Hold Tight to Your Purpose

This means understanding your own role and living into it every single day. If you aren’t sure what we mean when we say purpose, think: why are you here? Why now? What will you do that nobody else will? It might help to think of your purpose as the legacy you intend to leave when you’re gone. To be clear, your life’s purpose is not to extend your product’s reach so that it makes it to all seven continents. That would be how you intend to achieve it. Instead, your purpose could be to spread joy all across the world, or to improve the lives of others by creating more access. When you hold tight to this important desire of yours, you use it as a filter to help you make decisions like where to work, with whom to work — even decisions down to what you say and do daily. Think of it as a navigational tool, guiding you forward as you pursue your truth.

Your purpose statement is unlikely to be the same as that of the organization you work for. However, there should be an overlap, and the organization’s purpose should help you achieve your own.

Play Loose With Your Tactics

At Studio/E, we often talk about being in either the Known or Unknown Zone.
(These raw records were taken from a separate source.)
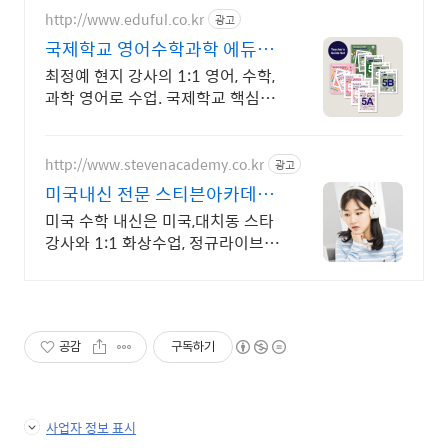
http://www.eduful.co.kr
광고
국제학교 영어수학과학 에듀풀
영어로 수학, 과학 전문수업
최정예 현지 강사의 1:1 영어, 수학,
과학 영어로 수업. 국제학교 핵심과
목수업
http://www.stevenacademy.co.kr
광고
미국내신 전문 스티븐아카데미
대치동 포함 세계 최고강사진
미국 수학 내신은 미국,대치동 스타
강사와 1:1 화상수업, 정규라이브 온
라인수업
공감
구독하기
사업자 정보 표시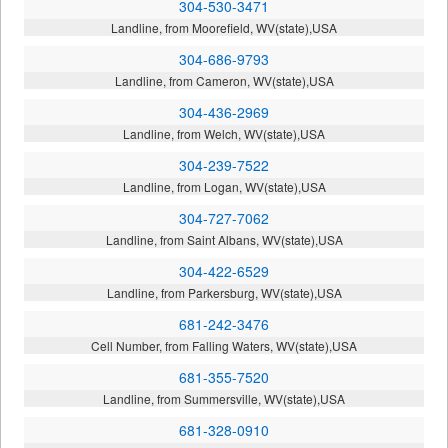
304-530-3471
Landline, from Moorefield, WV(state),USA
304-686-9793
Landline, from Cameron, WV(state),USA
304-436-2969
Landline, from Welch, WV(state),USA
304-239-7522
Landline, from Logan, WV(state),USA
304-727-7062
Landline, from Saint Albans, WV(state),USA
304-422-6529
Landline, from Parkersburg, WV(state),USA
681-242-3476
Cell Number, from Falling Waters, WV(state),USA
681-355-7520
Landline, from Summersville, WV(state),USA
681-328-0910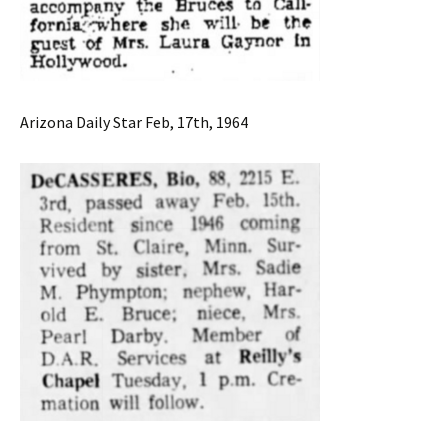
Arizona Daily Star Feb, 17th, 1964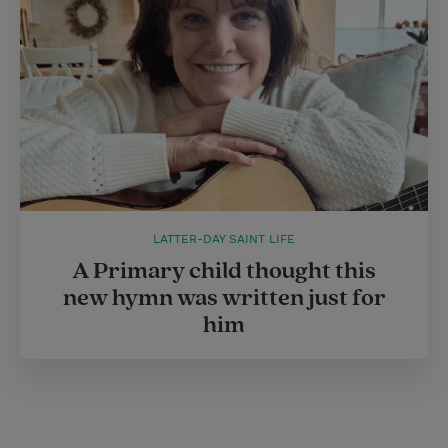
LATTER-DAY SAINT LIFE
A Primary child thought this
new hymn was written just for
him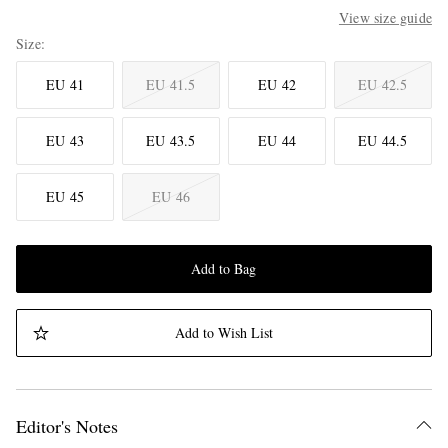
View size guide
Size
EU 41
EU 41.5
EU 42
EU 42.5
EU 43
EU 43.5
EU 44
EU 44.5
EU 45
EU 46
Add to Bag
Add to Wish List
Editor's Notes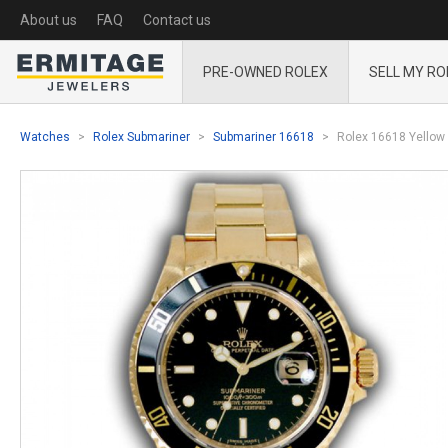
About us
FAQ
Contact us
PRE-OWNED ROLEX
SELL MY RO
Watches
Rolex Submariner
Submariner 16618
Rolex 16618 Yellow 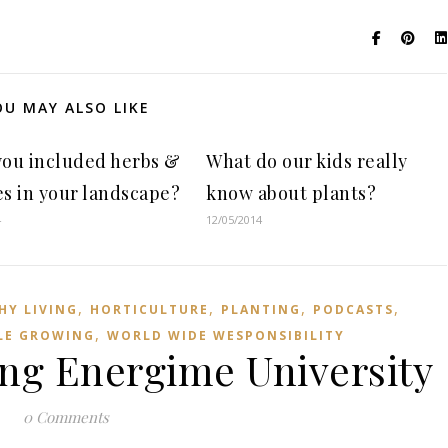
OU MAY ALSO LIKE
you included herbs &
What do our kids really
s in your landscape?
know about plants?
4
12/05/2014
,
,
,
,
HY LIVING
HORTICULTURE
PLANTING
PODCASTS
,
LE GROWING
WORLD WIDE WESPONSIBILITY
ng Energime University
0 Comments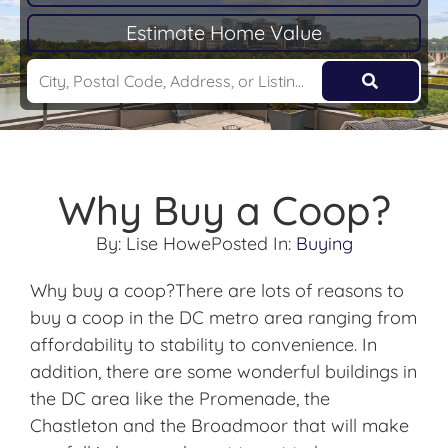
Estimate Home Value
Why Buy a Coop?
By:
Lise Howe
Posted In:
Buying
Why buy a coop?There are lots of reasons to
buy a coop in the DC metro area ranging from
affordability to stability to convenience. In
addition, there are some wonderful buildings in
the DC area like the Promenade, the
Chastleton and the Broadmoor that will make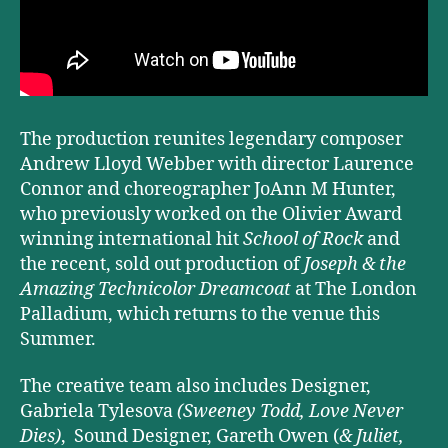
The production reunites legendary composer
Andrew Lloyd Webber with director Laurence
Connor and choreographer JoAnn M Hunter,
who previously worked on the Olivier Award
winning international hit
School of Rock
and
the recent, sold out production of
Joseph & the
Amazing Technicolor Dreamcoat
at The London
Palladium, which returns to the venue this
Summer.
The creative team also includes Designer,
Gabriela Tylesova
(Sweeney Todd, Love Never
Dies)
, Sound Designer, Gareth Owen (
& Juliet,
In the Known Zone, plans, data, and metrics are very successful, and so is looking to the past to predict what might happen next. In the Unknown Zone — which is nothing if not today’s health crisis and everchanging business landscape — plans, data, and metrics are not going to help you. Instead, the best way to succeed when things are unknown is to learn, experiment, and take small steps. In other words, explore.

When Cecily says hold tight to your purpose and play loose with your tactics, she’s suggesting we throw our plans out the window because they’re not going to help us today. What will help us is to bring our purpose back to front and center to remind us of what our great big visions are.

“The path between our personal purposes and the visions we want to pursue,” Cecily says, “is the path of learning as we go.” And this is what we’re being called to do today, leaders and organizations alike. We must use the process of discovery to teach us where we need to go rather than thinking we have it figured out because our old plans gave us those directions.

If you’re feeling a little lost right now and aren’t sure how to move forward, check-in with yourself. Are you prioritizing your tactics or your purpose? Trust in the process of discovery, because your purpose will serve as the navigational tool to show you what you need to learn.